TRECVID2010 Multimedia Event Detection (MED) System |
|||||||
|
|||||||
|
Overview
|
Figure 1: Example frames
of the 3 events evaluated in TRECVID MED 2010. Content of the same
class can be very different. Figure 2: Performance of our submitted MED runs (circled) and all 45 official submissions. The vertical axis shows the performance measured by mean Minimal Normalized Cost (MNC) of the three evaluated events. Note lower MNC means better performance. |
Technical Components
In MED 2010, we aim at answering the following questions. What kind of feature is more effective for multimedia event detection? Are features from different feature modalities (e.g., audio and visual) complementary for event detection? Can we benefit from generic concept detection of background scenes, human actions, and audio concepts? Are sequence matching and event-specific object detectors critical? Our findings indicate that spatial-temporal feature is very effective for event detection, and it's also very complementary to other features such as static SIFT and audio features. As a result, our baseline run combining these three features already achieves very impressive results, with a mean MNC of 0.586. Incorporating the generic concept detectors using a graph diffusion algorithm provides marginal gains (mean MNC 0.579). Sequence matching with Earth Mover's Distance (EMD) further improves the results (mean MNC 0.565). The event-specific detector ("batter"), however, didn't prove useful from our current re-ranking tests. We conclude that it is important to combine strong complementary features from multiple modalities for multimedia event detection, and cross-frame matching is helpful in coping with temporal order variation. Leveraging contextual concept detectors and foreground activities remains a very attractive direction requiring further research.
Figure 3 shows an overview of our system, which contains four major components: 1) multiple feature modalities; 2) EMD-based temporal matching; 3) contextual diffusion; and 4) event-specific object detector. We briefly describe each of the components below.

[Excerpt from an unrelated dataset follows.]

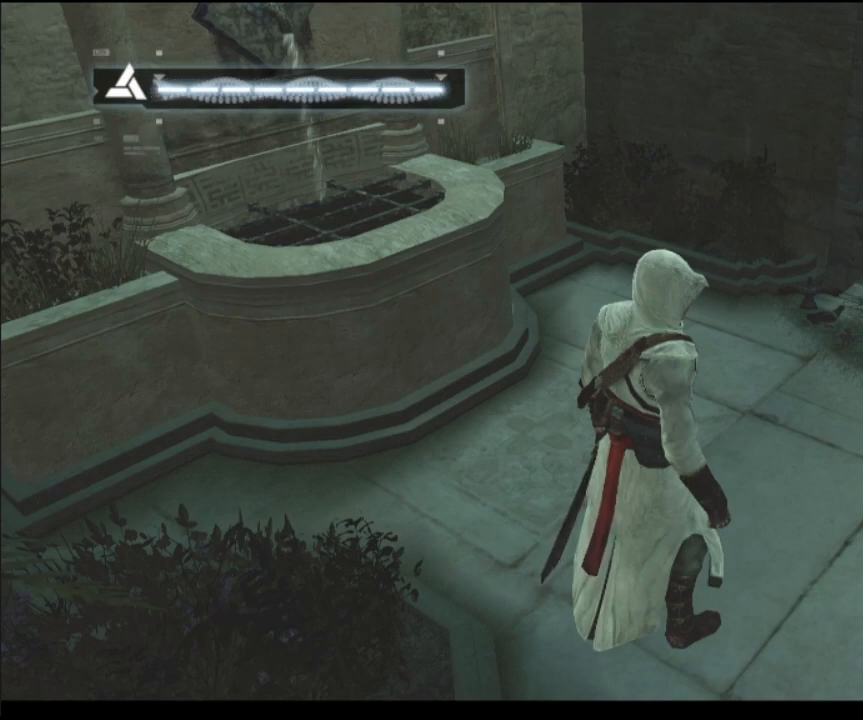
{"keys": [], "mouse": [], "events": []}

Figure 3: Framework overview. Our system contains four major components, based on which we submitted 6 result runs. |
1. Multiple Feature Modalities
We consider three visual/audio features that are expected to be useful and complementary for event detection in videos.
Static SIFT feature:
We adopt two sparse keypoint detectors: Difference of Gaussian (DoG) and
Hessian Affine. Since the two detectors extract keypoints of different
properties, we expect that they are complementary. Using multiple keypoint
detectors is also suggested by many previous works for better
performance. SIFT is then adopted to describe each keypoint as a 128
dimensional vector. As processing all MED video frames will be computationally very
expensive, we sample one frame from every two seconds.

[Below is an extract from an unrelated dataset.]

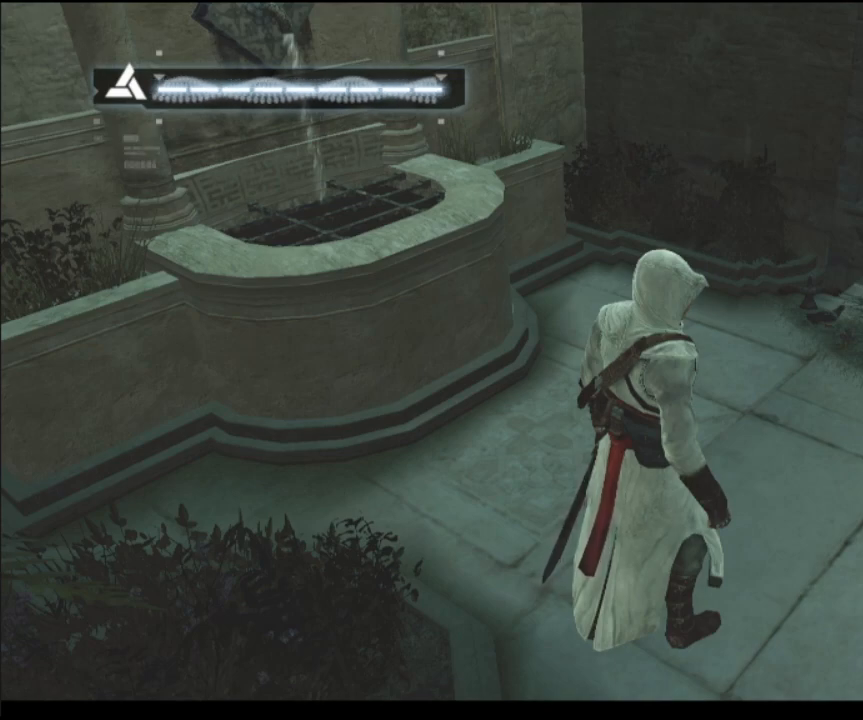
{"keys": [], "mouse": [], "events": []}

Spatial-temporal interest points: While SIFT describes 2D local structures in images, spatial-temporal
interest points (STIP) capture space-time volumes where the image values
have significant local variations in both space and time. We use Laptev's
method to compute locations and descriptors for STIPs in video. The
detector is based on an extension of Harris operator to space-time. Their code does not contain scale selection; instead
interest points are detected at multiple spatial and temporal scales. HOG
(Histograms of Oriented Gradients; 72 dimensions) and HOF (Histograms of
Optical Flow; 72 dimensions) descriptors are computed for the 3D video
patches in the neighborhood of the detected STIPs. We use concatenated
HOGHOF feature (144 dimensions) as the final descriptor for each STIP.
MFCC audio feature:
In addition to visual features like SIFT and STIP, audio is another
important cue for detecting events in videos. We expect it to be
complementary to the visual features. For this, we use the popular MFCC (Mel-frequency cepstral
coefficients) feature. We compute MFCC feature
over every 32ms time-window with 50% (16ms) overlap.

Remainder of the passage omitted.